Come hai scelto il luogo in cui girare il tuo film e quanto l’ambiente circostante ha contribuito a creare un’atmosfera sospesa e magica al suo interno?
La Tempesta è ambientata in un’isola. Durante le riprese, volevo restituire la sensazione di isolamento su un’isola. Inoltre, dato che eravamo con molti attori non professionisti, ovvero persone provenienti dal villaggio, volevo che anche loro vivessero un’esperienza di isolamento in mezzo all’oceano. L’isola portoghese di Athoris, dove ho girato il film, ha molti cambiamenti climatici, come tempeste continue, forti venti, ma anche sabbia. Può cambiare costantemente. E poiché il personaggio di Ariel è lo spirito dell’aria, e a volte nel film si trasforma in aria, avevo bisogno di vedere il vento. Avevo bisogno degli alberi per vedere le foglie muoversi e di una tempesta. Ecco perché ho scelto questo luogo.
Mi piaceva anche l’idea di tradurre Shakespeare in una lingua non originale. Quindi, per me è stato molto emozionante mettere in scena Shakespeare in portoghese, partendo proprio da Athoris.
In Ariel è presente uno stretto rapporto tra cinema e teatro. Come sei riuscito a far convergere questi due mondi?
Per me questa ha costituito una delle sfide più entusiasmanti del film. I miei lavori precedenti erano ispirati più alla pittura, oppure alla scultura. Quindi, questa è la prima volta in cui mi dedico al teatro. Matias Piñeiro mi ha fatto conoscere Shakespeare e quando non è riuscito a seguire il progetto, ho deciso di non basarmi esclusivamente su La Tempesta, ma di incorporare anche altre opere di Shakespeare. Ho persino deciso di introdurre altri concetti che ho ricavato da autori teatrali, come Pirandello, con particolare riferimento a Sei personaggi in cerca d’autore. Pirandello mi ha suggerito l’idea più importante del film, ovvero personaggi che sanno di essere personaggi, che sanno di essere in un’opera teatrale o in un film. Ovviamente, ciò genera riflessioni esistenziali.

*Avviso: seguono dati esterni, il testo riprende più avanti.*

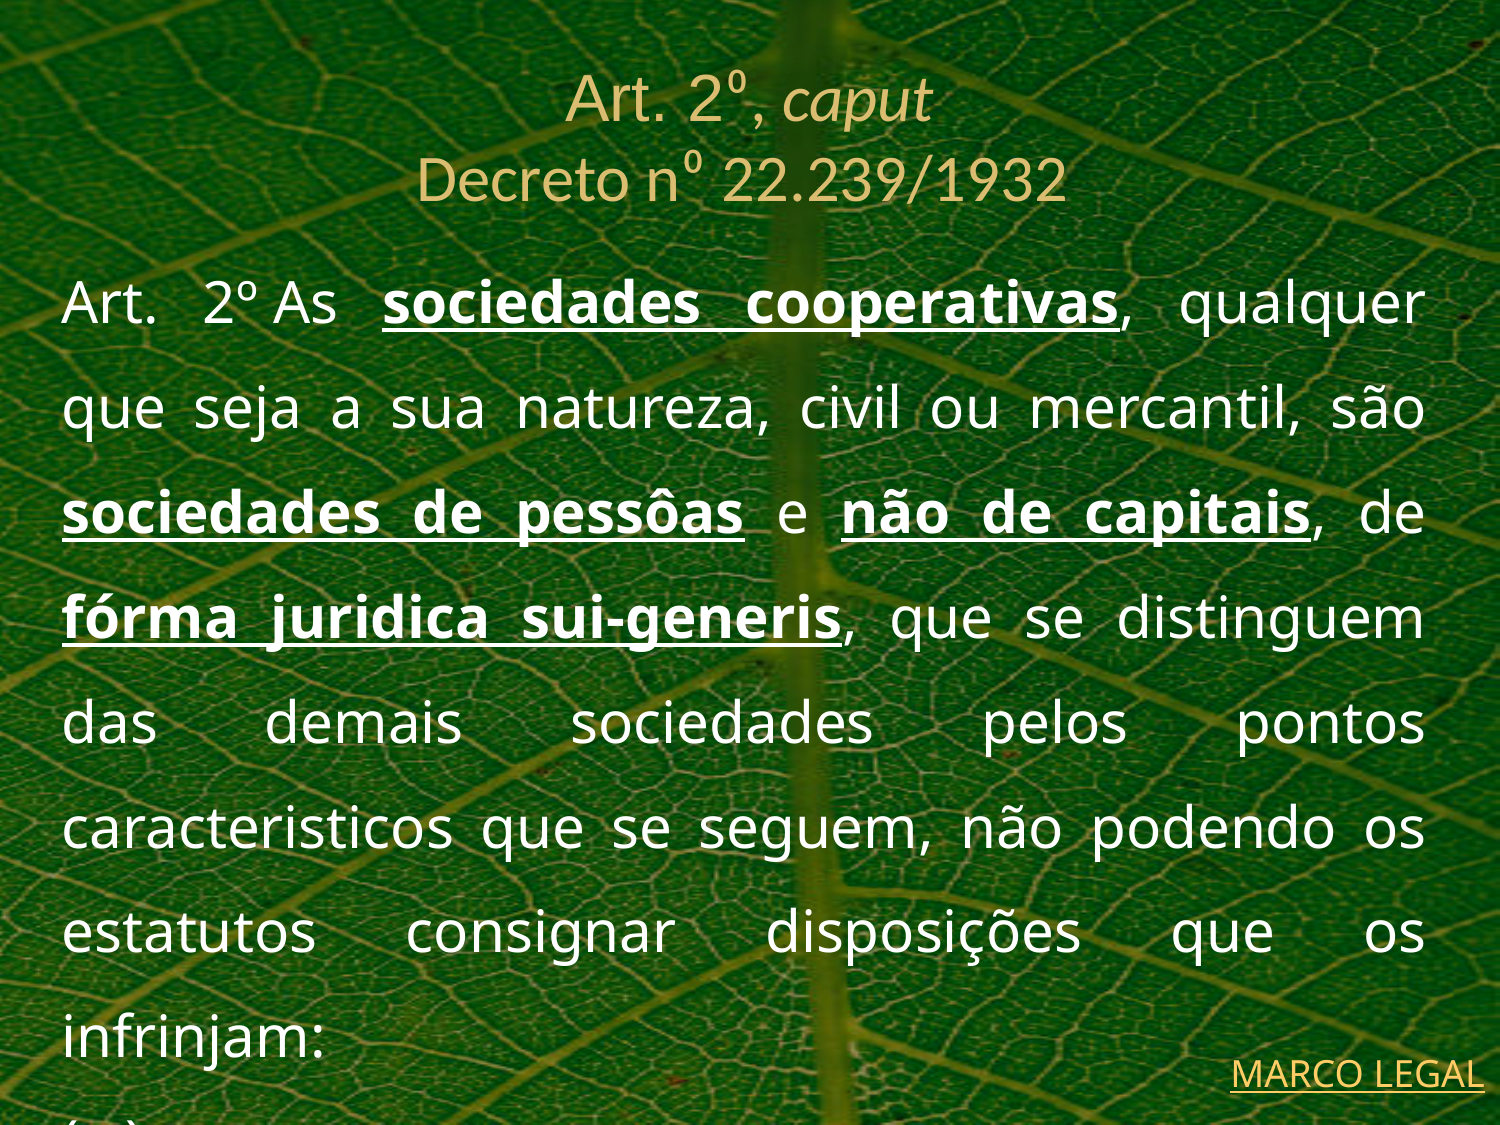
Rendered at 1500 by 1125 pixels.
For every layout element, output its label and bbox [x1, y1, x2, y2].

list [0, 0, 1500, 1125]
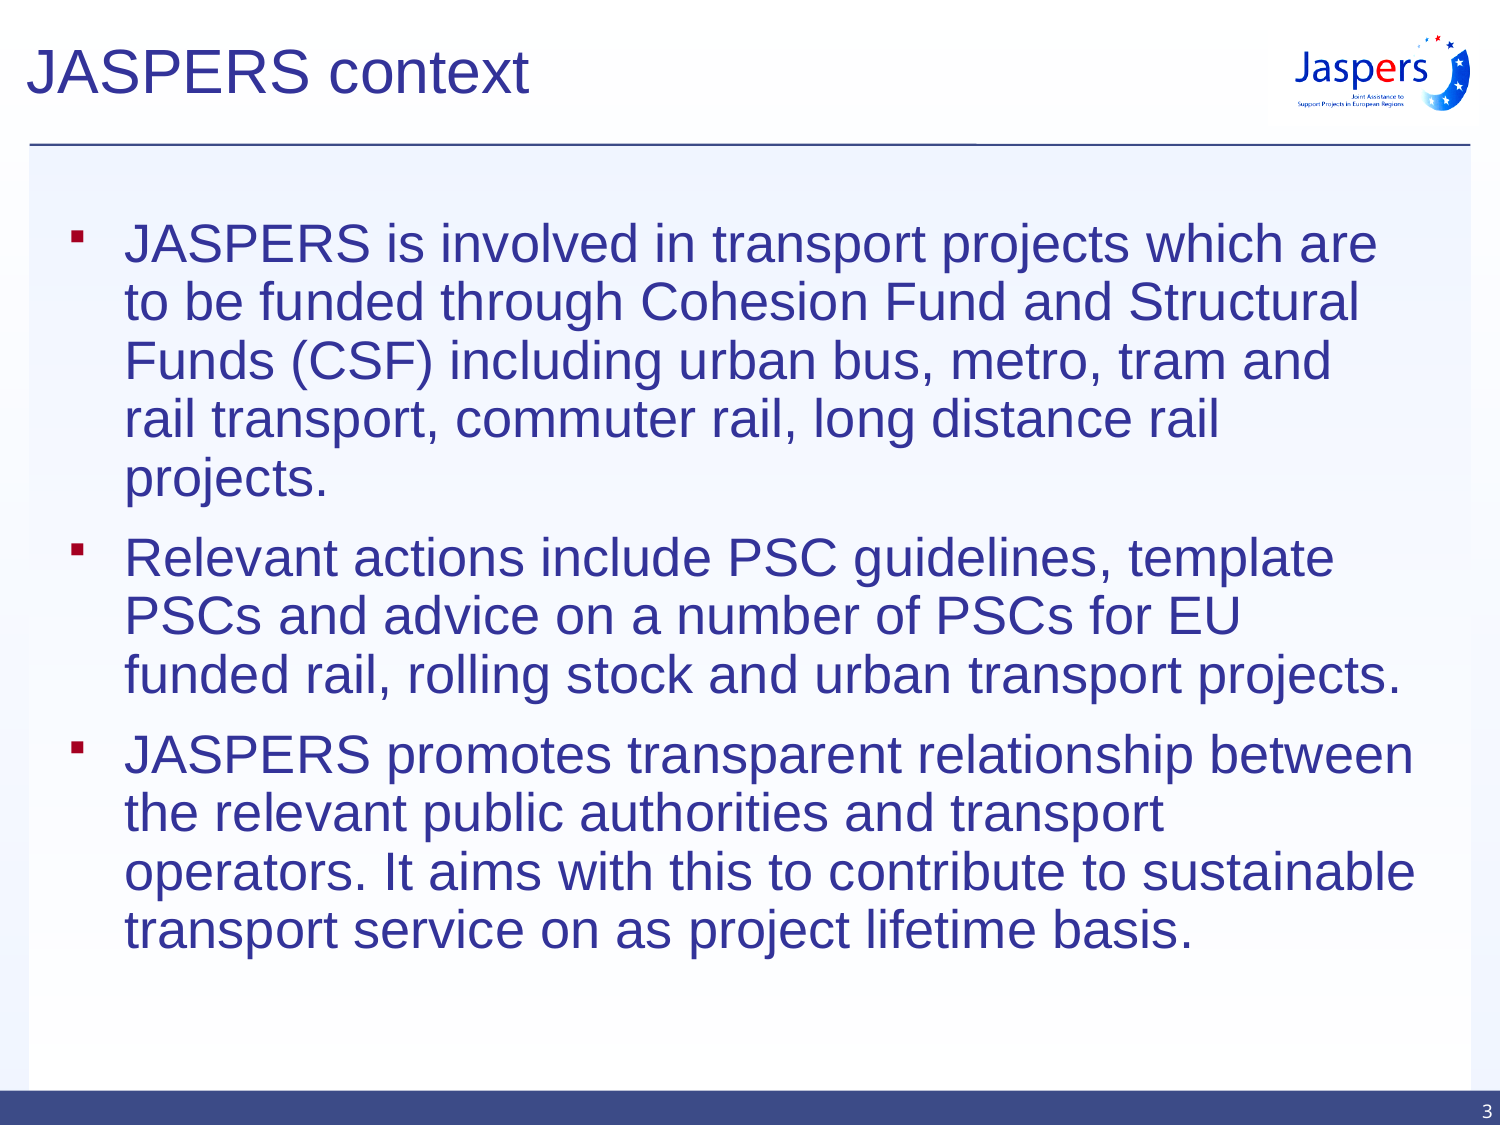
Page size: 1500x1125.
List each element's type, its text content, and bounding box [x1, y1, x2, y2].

title JASPERS context [11, 0, 1306, 138]
slide_number 3 [1195, 1091, 1500, 1125]
list JASPERS is involved in transport projects which are to be funded through Cohesion Fund and Structural Funds (CSF) including urban bus, metro, tram and rail transport, commuter rail, long distance rail projects. Relevant actions include PSC guidelines, template PSCs and advice on a number of PSCs for EU funded rail, rolling stock and urban transport projects. JASPERS promotes transparent relationship between the relevant public authorities and transport operators. It aims with this to contribute to sustainable transport service on as project lifetime basis. [53, 208, 1435, 1071]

Per quanto riguarda i dialoghi, mi sono ispirato molto al Teatro dell’Assurdo di Samuel Beckett. Questi sono dialoghi senza logica, come se qualcuno facesse una domanda e l’altro rispondesse con qualcosa di completamente diverso. Il modo in cui li ho usati ricorda molto la protagonista, che non sa in quale isola si trovi, cerca di vivere la sua vita quotidiana, ma ottiene risposte che sono semplicemente frasi di Shakespeare. È così che sono riuscito ad approcciarmi al Teatro dell’Assurdo.